Any thinking Jew today hears the alarm resounding like a shofar blast in days of old, announcing rising floodwaters or marauding Cossacks. Confronted with a worldwide, increasingly violent explosion of antisemitism, the mind turns to dark mysteries. Why have radical groups of all stripes, including all the usual suspects, coalesced in support of a suicidal death cult that raped, tortured, and murdered 1,200 Israelis and has publicly pledged to eliminate the Jewish state?

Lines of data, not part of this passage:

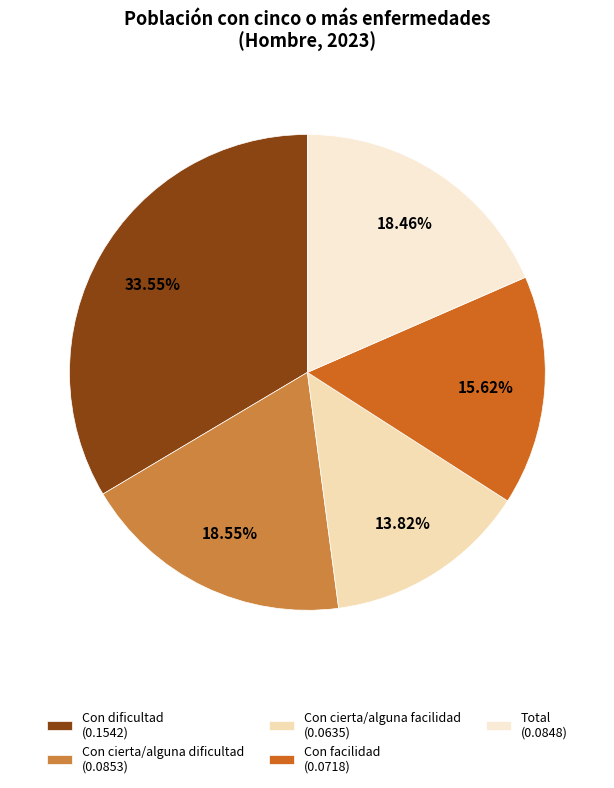

How many slices are in this pie chart?

5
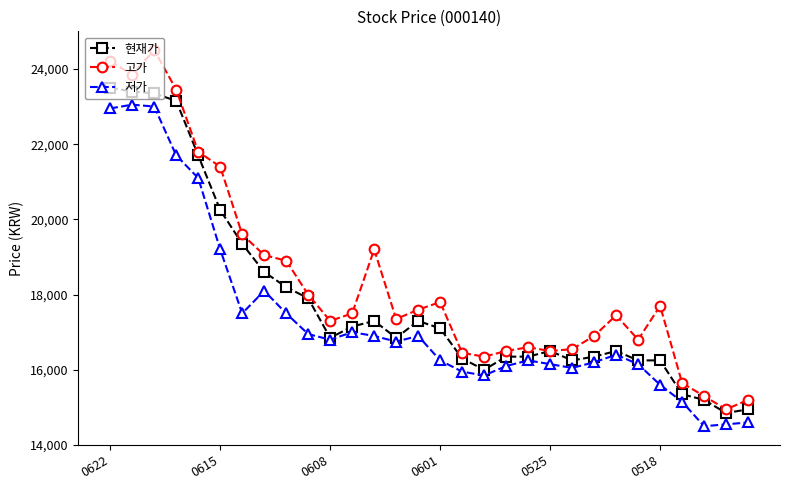

Which series has the largest range (max minus min)?

고가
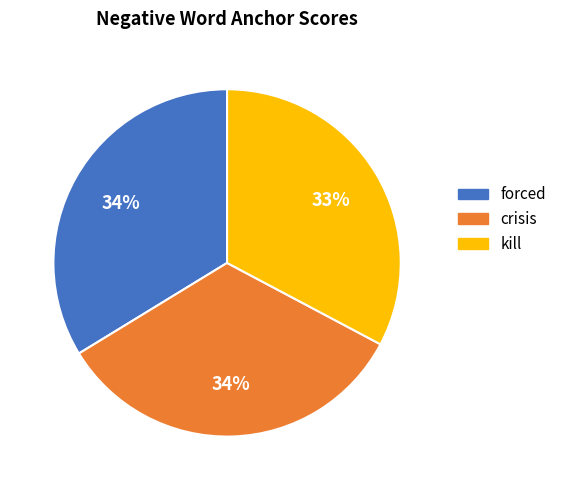

To the nearest percent, what is the average slice percentage?

33%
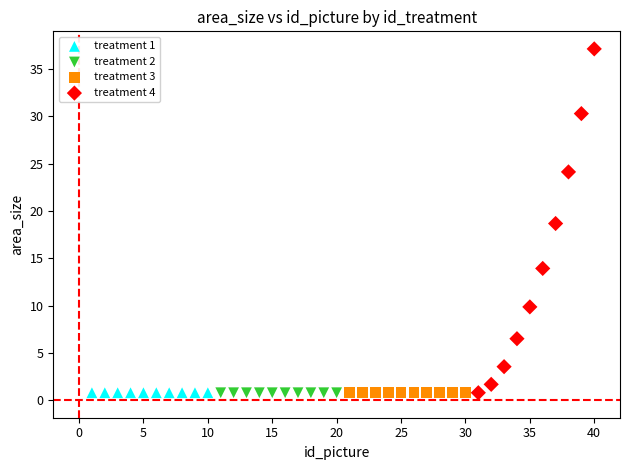

Which series contains the highest Y value?

treatment 4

While the maligned figure of the Jew has historically been an all-purpose scapegoat, one thing seems clear enough. Western antisemitism is now primarily fuelled by identity politics, a cultural version of Marxism that analyses injustice not in terms of class, but of race, sex, ethnicity and religion. For the radical avant-garde of 2024, the revolutionary agent of global justice is not the proletariat — the united workers of the world that Marx expected to overthrow capitalism and birth the Communist utopia — but Hamas. And yet, today’s cultural Marxists nevertheless recapitulate the moral and intellectual deficiencies of the master’s philosophy. They, too, reject the central teachings of the Bible, twist and debase its narrative of salvation, and embody the fratricidal spitefulness against which it repeatedly inveighs.
Start with the perverse elevation of brutal terrorists with roots in Nazism. Most people recognise evil when they see it. Marx muddies the waters by locating evil not in individuals, but in society. While he disdains capitalists and Jews (two groups he regards as virtually identical), he rejects the pre-modern consensus of Hebrews and Christians that man is by nature a depraved animal. In this, he follows Jean-Jacques Rousseau. Comparing miserable 18th-century Europeans with the “noble savage” of his imagination, a happy and compassionate being whose existence he inferred from reading anthropological accounts of native Americans and Africans, Rousseau concluded that men and women are by nature as good as Adam and Eve on the day of creation. But institutions like the division of labour and private property, cornerstones of Western civilisation, have made them servile and vicious.
In suggesting that civilisation is a source of withering illness, Rousseau sowed the seeds of late-modern revolutionary nihilism. For if civilisation makes us sick, why not just tear it down? More immediately, his gauzy idealisation of human nature greatly encouraged the French revolutionaries, who struck directly at what they took to be the roots of the sickness. Seeking to wipe away the old ways so that they might reconstruct society according to abstract principles, they slaughtered priests, peasants, nobles, and royalty, watering the soil of liberté, égalité, and fraternité with rivers of blood. It was DEI with guillotines.
Marx framed Rousseau’s seminal ideas in economic terms, producing a sweeping material history to rival the Bible’s sacred one. He argued that evolving modes of production determine nothing less than the systemic organisation of societies and the form and content of their predominant opinions. His apocalyptic vision of salvation through revolutionary liberation from injustice is a secular adaptation of the book of Revelation. Here, too, the faithful are saved, but fundamental values are transposed. While the heroes of old — Macauley’s “brave Horatius, / the Captain of the gate”; Beowulf, slayer of Grendel, a monster of “Cain’s clan” — defended civilisation, Marx cemented in the popular consciousness the romantic idea of the anti-hero, who tears it down. The seeds of radical chic, epitomised in Che Guevara T-shirts, were planted in the Communist Manifesto.
Observing the Dickensian wretchedness of English factory workers in the first half of the 19th century, Marx argued that capitalism oppresses workers by alienating them from their labour, its products, their historically malleable “species being”, and, through class antagonisms, their fellow human beings. These injustices corrupt and debase all social classes, from the high and powerful — the owners of capital — to the Lumpenproletariat, the lowest of the low: a “social scum” of criminals and vagrants who function as “bribed tool[s] of reactionary intrigue”. Only one class, the proletariat, is an exception to this rule. Mind-deadening labour and grinding poverty strips these workers of health, education, security, sobriety — everything but the delusion of religion, the “opiate of the masses”. Yet, Marx insists, they differ from all other social classes under capitalism in one decisive respect: because capitalist society has given them nothing but misery, they have zero interest in its preservation.